The motivation in my presentation is to constrain both the communication and more importantly the allowed reduction work to better capture the structure of existing folding/accumulation schemes rather than just size.
For example, it is known that IVC and PCD can be realized from a SNARK with fully sublinear verification. [KST22] specifically rules this out as a non-example of a non-trivial folding scheme. Sangria was quite exciting when it came out because it allowed plonk-ish arithmetizations to be folded. However it is known that R1CS is NP-complete, so a folding scheme for plonk-ish already existed: convert the plonkish instance to an R1CS instance and fold with Nova.
The accumulation scheme duology is all about finding a weaker condition than full sublinearity that suffices for PCD. I'm taking the opposite approach, namely, "here's a stricter notion of reduction that still suffices to express folding/accumulation."
This document is advocating for a perspective where we consider SNARKs where the only reduction step is a randomized variable assignment, and this forms a sort of [many-one reduction](https://en.wikipedia.org/wiki/Many-one_reduction) to evaluating expressions in a ring. A linear combination of these expressions can be evaluated to probabilistically check all of them. Therefore these expressions form an accumulator for these relations. The reduction to quantifier-free expressions (normally just called "expressions") corresponds to the accumulation prover/verifier or folding prover/verifier interaction and results in a full assignment of all variables. Checking that the assignment satisfies the proper polynomial constraint/expression done by the "decider".
So in this light, very roughly, the accumulation line of work says that you can fold proofs together after creating them whereas the folding line of work says that you can accumulate statements to prove before actually checking them.

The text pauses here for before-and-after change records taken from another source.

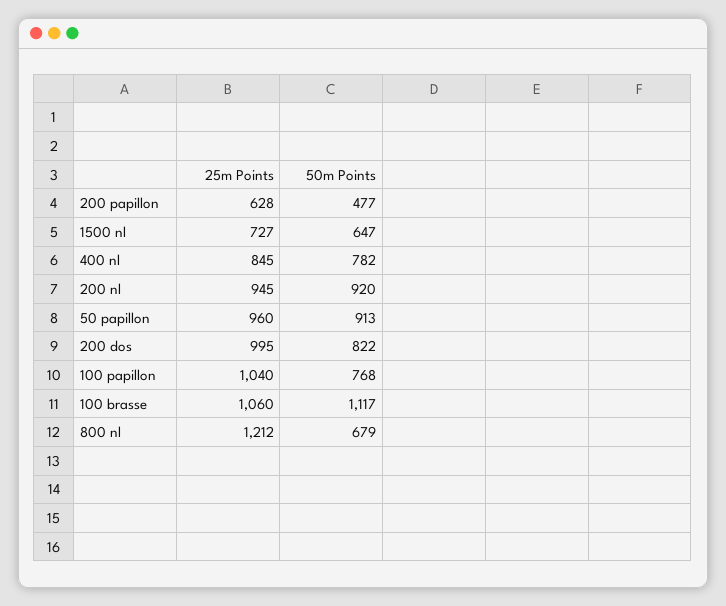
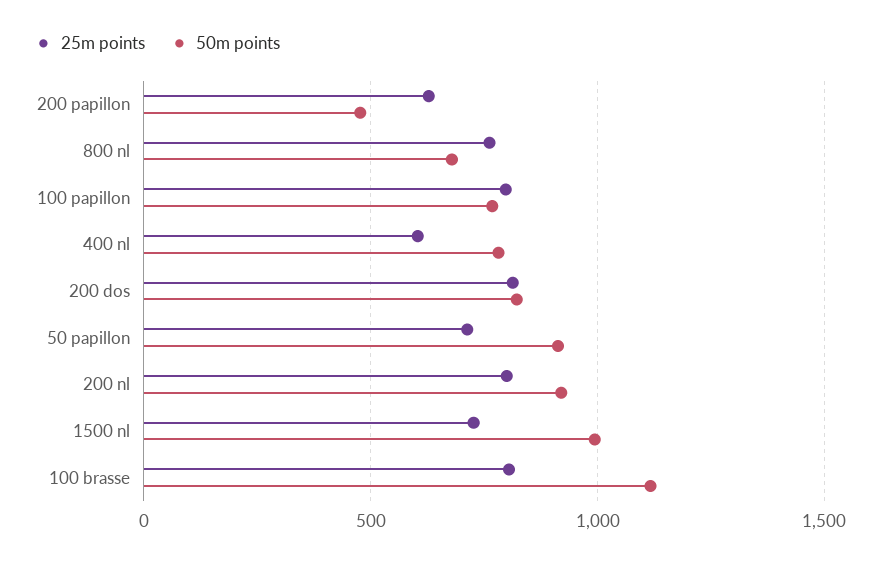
  {
    "25m Points": {
      "200 papillon": 628,
      "1500 nl": 727,
-     "400 nl": 845,
+     "400 nl": 600,
-     "200 nl": 945,
+     "200 nl": 800,
-     "50 papillon": 960,
+     "50 papillon": 700,
-     "200 dos": 995,
+     "200 dos": 800,
-     "100 papillon": 1040,
+     "100 papillon": 800,
-     "100 brasse": 1060,
+     "100 brasse": 800,
-     "800 nl": 1212
+     "800 nl": 750
    },
    "50m Points": {
      "200 papillon": 477,
-     "1500 nl": 647,
+     "1500 nl": 1000,
      "400 nl": 782,
      "200 nl": 920,
      "50 papillon": 913,
      "200 dos": 822,
      "100 papillon": 768,
      "100 brasse": 1117,
      "800 nl": 679
    }
  }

Proofs are "points" which are accepted only if some polynomials vanish at that point. Statements are (generalized) polynomial expressions but can be considered points in a more complicated ring. This largely makes the difference a matter of perspective.
## Open Question?
Does there exist a folding scheme for a relation whose defining predicate is not quantifier-free [for some choice of ring]?
Example: as noted, wiring assignments for vanilla plonk are $\Pi_0$ (so not defined by any verifier challenges). The halo2 lookup relation is $\Pi_2$, requiring a verifier challenge to construct the grand product polynomial. Current folding schemes for this relation simulate the verifier's challenge with a random oracle. Is there a lookup argument that works on folded wire assignments without creating the grand product?